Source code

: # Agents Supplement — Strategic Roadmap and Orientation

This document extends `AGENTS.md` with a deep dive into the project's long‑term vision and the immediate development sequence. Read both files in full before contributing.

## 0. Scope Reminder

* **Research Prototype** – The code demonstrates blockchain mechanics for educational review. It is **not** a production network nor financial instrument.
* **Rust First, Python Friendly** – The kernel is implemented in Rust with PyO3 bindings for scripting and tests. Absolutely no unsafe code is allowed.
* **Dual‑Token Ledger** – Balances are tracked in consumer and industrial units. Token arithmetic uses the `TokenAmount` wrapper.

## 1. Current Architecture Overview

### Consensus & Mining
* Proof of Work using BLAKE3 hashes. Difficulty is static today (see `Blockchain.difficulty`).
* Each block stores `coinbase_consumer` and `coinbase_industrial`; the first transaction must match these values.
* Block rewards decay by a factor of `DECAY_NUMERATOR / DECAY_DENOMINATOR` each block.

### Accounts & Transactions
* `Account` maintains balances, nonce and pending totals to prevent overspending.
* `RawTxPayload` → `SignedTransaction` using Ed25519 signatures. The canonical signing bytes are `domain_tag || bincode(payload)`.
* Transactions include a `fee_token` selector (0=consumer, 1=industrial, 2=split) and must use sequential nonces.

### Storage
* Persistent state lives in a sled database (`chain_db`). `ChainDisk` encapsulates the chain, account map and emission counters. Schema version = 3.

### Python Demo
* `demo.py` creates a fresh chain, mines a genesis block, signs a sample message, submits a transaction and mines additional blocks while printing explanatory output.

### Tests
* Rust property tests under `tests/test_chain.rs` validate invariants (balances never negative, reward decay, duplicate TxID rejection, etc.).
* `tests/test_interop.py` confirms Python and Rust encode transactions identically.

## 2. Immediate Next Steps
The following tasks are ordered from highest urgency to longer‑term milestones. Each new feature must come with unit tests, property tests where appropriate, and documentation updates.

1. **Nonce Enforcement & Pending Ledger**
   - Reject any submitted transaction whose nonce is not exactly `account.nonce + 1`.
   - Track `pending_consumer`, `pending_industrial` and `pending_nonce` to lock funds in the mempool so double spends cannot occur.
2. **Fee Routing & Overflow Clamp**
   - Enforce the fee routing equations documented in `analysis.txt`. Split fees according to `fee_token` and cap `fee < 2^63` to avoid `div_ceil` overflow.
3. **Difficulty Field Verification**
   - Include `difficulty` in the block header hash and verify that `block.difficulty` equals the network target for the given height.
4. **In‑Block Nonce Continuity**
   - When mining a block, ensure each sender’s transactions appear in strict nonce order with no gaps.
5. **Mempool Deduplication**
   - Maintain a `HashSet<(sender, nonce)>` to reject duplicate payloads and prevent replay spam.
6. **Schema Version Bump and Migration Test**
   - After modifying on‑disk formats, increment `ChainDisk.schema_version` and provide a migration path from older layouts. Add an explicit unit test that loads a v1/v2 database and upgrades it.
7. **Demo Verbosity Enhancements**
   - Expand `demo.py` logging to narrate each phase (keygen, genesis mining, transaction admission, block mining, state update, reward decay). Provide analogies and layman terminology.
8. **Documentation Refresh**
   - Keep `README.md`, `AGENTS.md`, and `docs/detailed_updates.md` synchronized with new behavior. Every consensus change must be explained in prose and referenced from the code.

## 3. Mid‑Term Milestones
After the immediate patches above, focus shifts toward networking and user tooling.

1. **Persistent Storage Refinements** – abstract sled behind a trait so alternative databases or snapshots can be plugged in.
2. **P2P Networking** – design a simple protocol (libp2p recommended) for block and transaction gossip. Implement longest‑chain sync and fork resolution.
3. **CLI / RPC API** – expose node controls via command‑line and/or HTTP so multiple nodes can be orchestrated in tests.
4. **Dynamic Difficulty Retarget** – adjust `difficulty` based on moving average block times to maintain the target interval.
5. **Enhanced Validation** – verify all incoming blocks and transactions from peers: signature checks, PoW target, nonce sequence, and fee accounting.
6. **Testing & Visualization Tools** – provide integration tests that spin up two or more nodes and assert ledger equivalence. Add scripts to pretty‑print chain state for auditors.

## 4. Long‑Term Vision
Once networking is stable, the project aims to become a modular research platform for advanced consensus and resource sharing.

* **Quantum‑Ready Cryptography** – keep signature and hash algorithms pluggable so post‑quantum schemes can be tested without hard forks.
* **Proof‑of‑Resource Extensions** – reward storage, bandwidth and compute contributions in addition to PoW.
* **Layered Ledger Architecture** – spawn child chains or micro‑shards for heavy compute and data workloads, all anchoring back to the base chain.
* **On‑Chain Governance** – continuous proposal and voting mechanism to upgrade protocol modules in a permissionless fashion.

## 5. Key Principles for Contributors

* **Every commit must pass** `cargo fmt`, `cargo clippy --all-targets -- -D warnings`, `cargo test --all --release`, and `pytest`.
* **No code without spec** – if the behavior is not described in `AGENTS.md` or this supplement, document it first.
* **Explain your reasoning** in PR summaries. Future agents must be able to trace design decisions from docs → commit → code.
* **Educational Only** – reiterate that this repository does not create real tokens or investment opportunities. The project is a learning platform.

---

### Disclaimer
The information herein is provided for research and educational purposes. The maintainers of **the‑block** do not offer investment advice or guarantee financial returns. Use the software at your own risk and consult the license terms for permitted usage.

-- -- --

### AIM OF THE EXERCISE
Nothing is to be left out: set down all the records again exactly.

### FINISHED EXERCISE
Source code

: # Agents Supplement — Strategic Roadmap and Orientation

This document extends `AGENTS.md` with a deep dive into the project's long‑term vision and the immediate development sequence. Read both files in full before contributing.

## 0. Scope Reminder

* **Research Prototype** – The code demonstrates blockchain mechanics for educational review. It is **not** a production network nor financial instrument.
* **Rust First, Python Friendly** – The kernel is implemented in Rust with PyO3 bindings for scripting and tests. Absolutely no unsafe code is allowed.
* **Dual‑Token Ledger** – Balances are tracked in consumer and industrial units. Token arithmetic uses the `TokenAmount` wrapper.

## 1. Current Architecture Overview

### Consensus & Mining
* Proof of Work using BLAKE3 hashes. Difficulty is static today (see `Blockchain.difficulty`).
* Each block stores `coinbase_consumer` and `coinbase_industrial`; the first transaction must match these values.
* Block rewards decay by a factor of `DECAY_NUMERATOR / DECAY_DENOMINATOR` each block.

### Accounts & Transactions
* `Account` maintains balances, nonce and pending totals to prevent overspending.
* `RawTxPayload` → `SignedTransaction` using Ed25519 signatures. The canonical signing bytes are `domain_tag || bincode(payload)`.
* Transactions include a `fee_token` selector (0=consumer, 1=industrial, 2=split) and must use sequential nonces.

### Storage
* Persistent state lives in a sled database (`chain_db`). `ChainDisk` encapsulates the chain, account map and emission counters. Schema version = 3.

### Python Demo
* `demo.py` creates a fresh chain, mines a genesis block, signs a sample message, submits a transaction and mines additional blocks while printing explanatory output.

### Tests
* Rust property tests under `tests/test_chain.rs` validate invariants (balances never negative, reward decay, duplicate TxID rejection, etc.).
* `tests/test_interop.py` confirms Python and Rust encode transactions identically.

## 2. Immediate Next Steps
The following tasks are ordered from highest urgency to longer‑term milestones. Each new feature must come with unit tests, property tests where appropriate, and documentation updates.

1. **Nonce Enforcement & Pending Ledger**
   - Reject any submitted transaction whose nonce is not exactly `account.nonce + 1`.
   - Track `pending_consumer`, `pending_industrial` and `pending_nonce` to lock funds in the mempool so double spends cannot occur.
2. **Fee Routing & Overflow Clamp**
   - Enforce the fee routing equations documented in `analysis.txt`. Split fees according to `fee_token` and cap `fee < 2^63` to avoid `div_ceil` overflow.
3. **Difficulty Field Verification**
   - Include `difficulty` in the block header hash and verify that `block.difficulty` equals the network target for the given height.
4. **In‑Block Nonce Continuity**
   - When mining a block, ensure each sender’s transactions appear in strict nonce order with no gaps.
5. **Mempool Deduplication**
   - Maintain a `HashSet<(sender, nonce)>` to reject duplicate payloads and prevent replay spam.
6. **Schema Version Bump and Migration Test**
   - After modifying on‑disk formats, increment `ChainDisk.schema_version` and provide a migration path from older layouts. Add an explicit unit test that loads a v1/v2 database and upgrades it.
7. **Demo Verbosity Enhancements**
   - Expand `demo.py` logging to narrate each phase (keygen, genesis mining, transaction admission, block mining, state update, reward decay). Provide analogies and layman terminology.
8. **Documentation Refresh**
   - Keep `README.md`, `AGENTS.md`, and `docs/detailed_updates.md` synchronized with new behavior. Every consensus change must be explained in prose and referenced from the code.

## 3. Mid‑Term Milestones
After the immediate patches above, focus shifts toward networking and user tooling.

1. **Persistent Storage Refinements** – abstract sled behind a trait so alternative databases or snapshots can be plugged in.
2. **P2P Networking** – design a simple protocol (libp2p recommended) for block and transaction gossip. Implement longest‑chain sync and fork resolution.
3. **CLI / RPC API** – expose node controls via command‑line and/or HTTP so multiple nodes can be orchestrated in tests.
4. **Dynamic Difficulty Retarget** – adjust `difficulty` based on moving average block times to maintain the target interval.
5. **Enhanced Validation** – verify all incoming blocks and transactions from peers: signature checks, PoW target, nonce sequence, and fee accounting.
6. **Testing & Visualization Tools** – provide integration tests that spin up two or more nodes and assert ledger equivalence. Add scripts to pretty‑print chain state for auditors.

## 4. Long‑Term Vision
Once networking is stable, the project aims to become a modular research platform for advanced consensus and resource sharing.

* **Quantum‑Ready Cryptography** – keep signature and hash algorithms pluggable so post‑quantum schemes can be tested without hard forks.
* **Proof‑of‑Resource Extensions** – reward storage, bandwidth and compute contributions in addition to PoW.
* **Layered Ledger Architecture** – spawn child chains or micro‑shards for heavy compute and data workloads, all anchoring back to the base chain.
* **On‑Chain Governance** – continuous proposal and voting mechanism to upgrade protocol modules in a permissionless fashion.

## 5. Key Principles for Contributors

* **Every commit must pass** `cargo fmt`, `cargo clippy --all-targets -- -D warnings`, `cargo test --all --release`, and `pytest`.
* **No code without spec** – if the behavior is not described in `AGENTS.md` or this supplement, document it first.
* **Explain your reasoning** in PR summaries. Future agents must be able to trace design decisions from docs → commit → code.
* **Educational Only** – reiterate that this repository does not create real tokens or investment opportunities. The project is a learning platform.

---

### Disclaimer
The information herein is provided for research and educational purposes. The maintainers of **the‑block** do not offer investment advice or guarantee financial returns. Use the software at your own risk and consult the license terms for permitted usage.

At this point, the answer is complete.